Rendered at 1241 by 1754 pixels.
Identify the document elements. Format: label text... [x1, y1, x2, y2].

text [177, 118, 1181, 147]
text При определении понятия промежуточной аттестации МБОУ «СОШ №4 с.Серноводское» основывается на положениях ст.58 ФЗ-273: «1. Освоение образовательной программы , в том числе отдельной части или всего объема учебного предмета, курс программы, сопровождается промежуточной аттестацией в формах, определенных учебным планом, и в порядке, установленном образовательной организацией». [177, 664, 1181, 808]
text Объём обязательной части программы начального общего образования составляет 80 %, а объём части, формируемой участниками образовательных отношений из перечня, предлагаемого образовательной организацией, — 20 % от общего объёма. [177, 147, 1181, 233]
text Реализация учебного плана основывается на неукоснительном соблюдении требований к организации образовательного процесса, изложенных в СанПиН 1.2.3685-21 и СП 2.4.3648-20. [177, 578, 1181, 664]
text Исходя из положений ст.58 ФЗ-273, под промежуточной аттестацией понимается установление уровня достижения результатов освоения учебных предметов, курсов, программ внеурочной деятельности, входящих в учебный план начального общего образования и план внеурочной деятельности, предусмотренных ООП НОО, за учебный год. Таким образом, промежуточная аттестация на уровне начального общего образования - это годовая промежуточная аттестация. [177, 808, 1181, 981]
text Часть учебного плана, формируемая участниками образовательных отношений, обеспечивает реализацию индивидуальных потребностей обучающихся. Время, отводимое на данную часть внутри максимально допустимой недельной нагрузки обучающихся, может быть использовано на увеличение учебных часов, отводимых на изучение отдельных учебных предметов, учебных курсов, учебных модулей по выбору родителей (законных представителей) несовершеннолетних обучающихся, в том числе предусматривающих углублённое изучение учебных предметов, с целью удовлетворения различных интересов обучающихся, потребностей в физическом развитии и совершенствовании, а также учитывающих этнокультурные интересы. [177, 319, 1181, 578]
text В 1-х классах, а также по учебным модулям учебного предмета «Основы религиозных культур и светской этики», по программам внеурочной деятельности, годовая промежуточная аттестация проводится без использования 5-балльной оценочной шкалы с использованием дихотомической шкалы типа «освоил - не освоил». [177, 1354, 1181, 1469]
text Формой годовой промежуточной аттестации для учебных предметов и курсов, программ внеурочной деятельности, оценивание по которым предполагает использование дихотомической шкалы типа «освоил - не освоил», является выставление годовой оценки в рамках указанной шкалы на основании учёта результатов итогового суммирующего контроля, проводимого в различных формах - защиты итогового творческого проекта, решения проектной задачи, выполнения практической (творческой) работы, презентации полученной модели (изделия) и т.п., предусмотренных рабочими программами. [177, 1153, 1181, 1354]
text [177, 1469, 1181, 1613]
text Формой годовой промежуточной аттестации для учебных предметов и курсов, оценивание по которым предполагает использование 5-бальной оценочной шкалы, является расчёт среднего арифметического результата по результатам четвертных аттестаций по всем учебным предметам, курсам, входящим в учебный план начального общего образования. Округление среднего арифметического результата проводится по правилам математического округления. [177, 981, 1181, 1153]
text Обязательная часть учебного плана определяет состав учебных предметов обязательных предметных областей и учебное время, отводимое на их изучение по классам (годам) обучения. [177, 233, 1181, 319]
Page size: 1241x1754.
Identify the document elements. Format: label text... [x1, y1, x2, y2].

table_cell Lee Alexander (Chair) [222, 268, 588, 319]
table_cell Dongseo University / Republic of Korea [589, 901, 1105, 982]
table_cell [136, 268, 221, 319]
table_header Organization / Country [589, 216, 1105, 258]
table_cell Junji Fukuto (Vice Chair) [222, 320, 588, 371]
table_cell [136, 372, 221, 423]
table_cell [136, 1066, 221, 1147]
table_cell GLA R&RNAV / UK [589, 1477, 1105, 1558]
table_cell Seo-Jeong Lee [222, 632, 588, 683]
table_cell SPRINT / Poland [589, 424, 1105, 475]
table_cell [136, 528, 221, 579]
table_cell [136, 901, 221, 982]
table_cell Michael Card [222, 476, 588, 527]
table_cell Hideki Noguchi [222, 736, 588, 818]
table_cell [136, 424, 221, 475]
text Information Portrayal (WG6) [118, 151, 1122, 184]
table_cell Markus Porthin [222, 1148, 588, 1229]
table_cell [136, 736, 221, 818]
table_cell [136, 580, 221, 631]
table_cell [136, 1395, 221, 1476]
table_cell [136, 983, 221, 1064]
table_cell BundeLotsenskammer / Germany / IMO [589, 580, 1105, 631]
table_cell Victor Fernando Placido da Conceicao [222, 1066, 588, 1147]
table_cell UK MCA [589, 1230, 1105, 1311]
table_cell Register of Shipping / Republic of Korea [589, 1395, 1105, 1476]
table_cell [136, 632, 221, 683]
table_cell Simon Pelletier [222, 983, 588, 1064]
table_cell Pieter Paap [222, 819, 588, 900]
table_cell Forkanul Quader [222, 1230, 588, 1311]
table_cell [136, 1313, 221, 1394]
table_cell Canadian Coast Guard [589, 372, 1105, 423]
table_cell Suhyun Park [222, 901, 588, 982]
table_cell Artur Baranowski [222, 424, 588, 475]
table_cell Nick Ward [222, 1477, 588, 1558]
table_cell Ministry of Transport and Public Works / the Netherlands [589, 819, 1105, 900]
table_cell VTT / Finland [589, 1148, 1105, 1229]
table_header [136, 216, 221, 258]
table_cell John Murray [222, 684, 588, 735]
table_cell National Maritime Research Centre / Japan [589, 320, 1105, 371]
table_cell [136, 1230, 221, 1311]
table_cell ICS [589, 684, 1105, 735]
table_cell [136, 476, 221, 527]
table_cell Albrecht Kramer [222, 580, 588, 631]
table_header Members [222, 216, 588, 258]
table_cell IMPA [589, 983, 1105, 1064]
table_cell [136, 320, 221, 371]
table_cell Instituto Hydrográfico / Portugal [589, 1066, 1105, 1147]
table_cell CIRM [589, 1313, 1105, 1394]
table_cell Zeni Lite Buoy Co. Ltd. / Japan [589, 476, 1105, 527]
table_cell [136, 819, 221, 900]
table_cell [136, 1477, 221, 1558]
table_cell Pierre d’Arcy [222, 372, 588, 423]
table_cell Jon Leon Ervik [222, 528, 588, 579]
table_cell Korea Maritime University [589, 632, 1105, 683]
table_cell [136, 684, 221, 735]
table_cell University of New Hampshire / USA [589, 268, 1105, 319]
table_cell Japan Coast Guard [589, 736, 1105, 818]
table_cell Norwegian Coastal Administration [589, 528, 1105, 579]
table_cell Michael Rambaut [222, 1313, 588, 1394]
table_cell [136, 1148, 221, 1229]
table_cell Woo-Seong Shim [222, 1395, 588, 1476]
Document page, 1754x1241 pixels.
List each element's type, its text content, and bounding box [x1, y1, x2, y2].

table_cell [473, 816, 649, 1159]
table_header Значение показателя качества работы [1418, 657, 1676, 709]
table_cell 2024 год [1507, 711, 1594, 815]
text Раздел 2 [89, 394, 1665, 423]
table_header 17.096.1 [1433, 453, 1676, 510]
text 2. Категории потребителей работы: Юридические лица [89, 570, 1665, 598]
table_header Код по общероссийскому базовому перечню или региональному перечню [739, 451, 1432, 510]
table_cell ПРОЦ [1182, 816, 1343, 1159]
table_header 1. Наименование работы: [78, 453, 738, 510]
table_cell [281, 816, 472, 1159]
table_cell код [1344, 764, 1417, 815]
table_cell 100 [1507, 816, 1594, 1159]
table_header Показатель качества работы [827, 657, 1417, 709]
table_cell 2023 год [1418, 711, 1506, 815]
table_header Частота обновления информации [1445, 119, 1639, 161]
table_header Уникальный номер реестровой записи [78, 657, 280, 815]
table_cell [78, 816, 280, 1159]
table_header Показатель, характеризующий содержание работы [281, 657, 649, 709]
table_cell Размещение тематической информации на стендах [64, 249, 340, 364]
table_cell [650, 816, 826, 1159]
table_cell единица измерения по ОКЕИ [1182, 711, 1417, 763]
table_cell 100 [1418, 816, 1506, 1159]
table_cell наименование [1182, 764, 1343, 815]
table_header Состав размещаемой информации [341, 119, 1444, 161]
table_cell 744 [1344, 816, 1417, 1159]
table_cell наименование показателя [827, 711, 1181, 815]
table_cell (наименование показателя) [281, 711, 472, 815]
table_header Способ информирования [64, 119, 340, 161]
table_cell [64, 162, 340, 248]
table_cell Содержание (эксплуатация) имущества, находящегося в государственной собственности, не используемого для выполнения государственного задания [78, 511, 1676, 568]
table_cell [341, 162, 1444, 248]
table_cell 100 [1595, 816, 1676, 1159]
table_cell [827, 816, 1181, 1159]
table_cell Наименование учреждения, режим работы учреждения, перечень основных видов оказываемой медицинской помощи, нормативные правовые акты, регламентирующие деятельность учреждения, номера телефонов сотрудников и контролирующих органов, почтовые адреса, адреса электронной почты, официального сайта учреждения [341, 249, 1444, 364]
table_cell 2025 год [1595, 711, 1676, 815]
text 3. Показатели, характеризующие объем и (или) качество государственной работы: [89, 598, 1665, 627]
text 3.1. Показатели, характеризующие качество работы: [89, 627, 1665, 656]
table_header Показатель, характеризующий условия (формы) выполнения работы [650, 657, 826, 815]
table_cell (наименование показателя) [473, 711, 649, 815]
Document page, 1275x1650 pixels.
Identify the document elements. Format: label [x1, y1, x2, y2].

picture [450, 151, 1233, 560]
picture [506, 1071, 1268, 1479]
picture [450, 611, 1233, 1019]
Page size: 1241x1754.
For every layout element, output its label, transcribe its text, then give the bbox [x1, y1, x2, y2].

::::

# HOW TO COMPLETE THIS TASK
Copy each line from the data that features the string "оценочной".

# EXERCISE ANSWER
text В 1-х классах, а также по учебным модулям учебного предмета «Основы религиозных культур и светской этики», по программам внеурочной деятельности, годовая промежуточная аттестация проводится без использования 5-балльной оценочной шкалы с использованием дихотомической шкалы типа «освоил - не освоил». [177, 1354, 1181, 1469]
text Формой годовой промежуточной аттестации для учебных предметов и курсов, оценивание по которым предполагает использование 5-бальной оценочной шкалы, является расчёт среднего арифметического результата по результатам четвертных аттестаций по всем учебным предметам, курсам, входящим в учебный план начального общего образования. Округление среднего арифметического результата проводится по правилам математического округления. [177, 981, 1181, 1153]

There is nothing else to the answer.